First stop on our excursion was Cake Island which serves as a major rookery for a number of seabirds. Chief among them are Puffins and Common Murre, but also include Cormorants and Western Gulls. As we arrived, a Bald Eagle was raiding the colony and chaos was the rule of the moment. While the island is set aside as a place for the birds to call their own, peace and quiet was not to be had as the gulls raided and the Murres took flight, momentarily leaving their eggs behind and in peril.

Murres and Puffins among other species litter the water around Cake Island.

Common Murre

Puffin

Next was a pair of islands to the north aptly called Sea Lion Rock and then Carroll Island. Sea Lion Rock is a low lying, surf beaten stone that has a high point just 50-75 feet above the sea and is the reign of sea lions. A few hundred yards to the north at Carroll Island, Sea Lions and bird life were abundant on the low lying shores that led to the steep cliffs several hundred feet above. In three locations, the ocean cut large caves including one that chopped through the entire island from west to east. From within the caves came the unmistakable social communication of California and Stellar Sea Lions.

Two California Sea Lions greeted us as we approached Sea Lion Rock.

Carroll Island has several caves where Sea Lions find solitude from the pounding surf of the Northern Pacific.

At one point during the tour, our captain shut off the boat’s motor on the northern side of the island and allowed the craft to drift silently first east and then south as we silently listened to and watched the private dramas that were taking place on shore.

Cormorants dominante the landscape adjacent to Carroll Island.

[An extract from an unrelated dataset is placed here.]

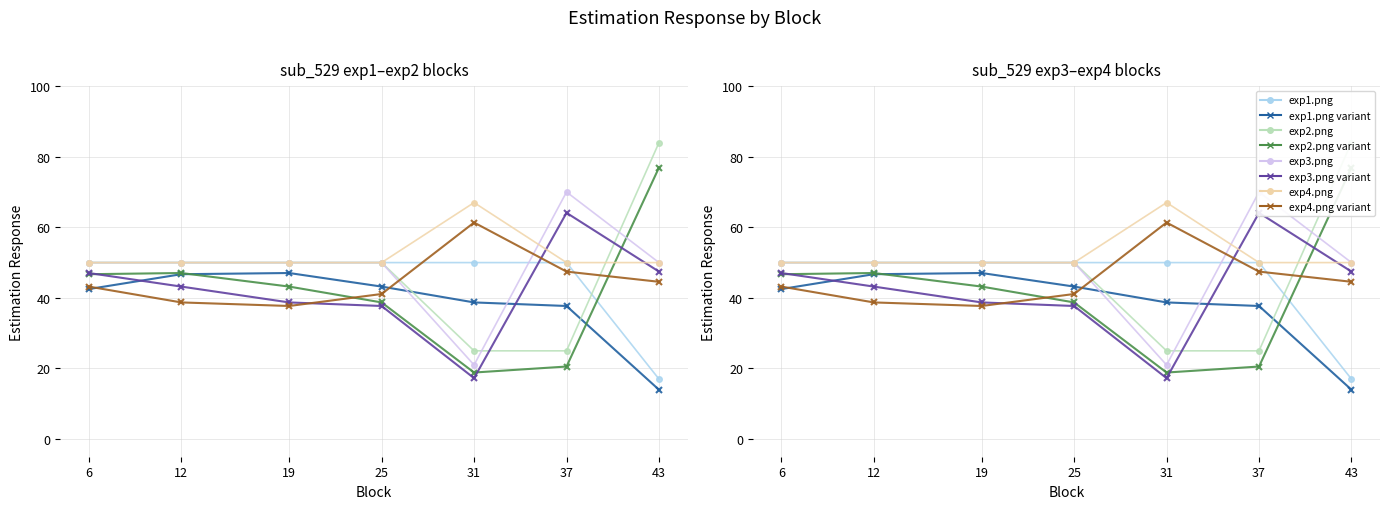

Which has a higher value, 37 or 31?

37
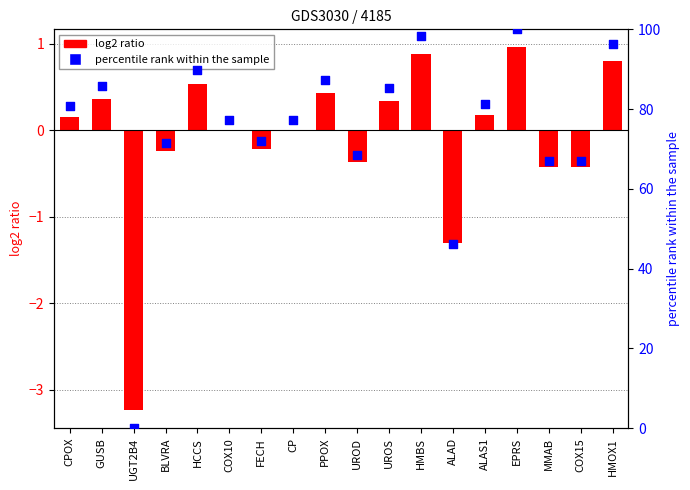

Which series has the largest total across all categories?

percentile rank within the sample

The northwest side of Carroll Island had this population of Stellar and California Sea Lions. The island is used generally as a retreat for males after the breeding season, but on this day, females and pups were also spotted and stirred a scientific inquiry thaty may have to be updated.

The tour was derailed as we began to head north for potentially 30 minutes take a close look at Ozette Island off the western most point of Washington State near Cape Alava. In transit, our captain came over the speaker and said that a whale had been sighted. Sure enough, a Humpback was fishing a current and the boat captain began playing a game of hide and seek with the massive fisher. Based on experience and guesswork, our guide would move the boat to a spot where the whale would probably surface and then turn off the engine.

The tail of a Humpback whale is usually a signal that the whale is going into a dive that will last for five to seven minutes. Wait patiently, he will most likely return to the surface is the same general area.

Time after time, this strategy was rewarded with the preceding “blow” and then surfacing of the whale. While we never witnessed a full breech (the whale jumping completely out of the water), the estimated 55 foot whale consistently provided us with many sightings.

The most we saw of a humpback whale that we kept company off of the Olympic Coast on a Tuesday in late June.

After the trip, I thought about my limited role as a Park Ranger for the National Park Service and how it relates to NOAA and the Olympic Coast National Marine Sanctuary. I now have more of an affliction to the wildlife that lies just off the beaches where I educate visitors and patrol on a daily basis. The partnership is now in sharp focus.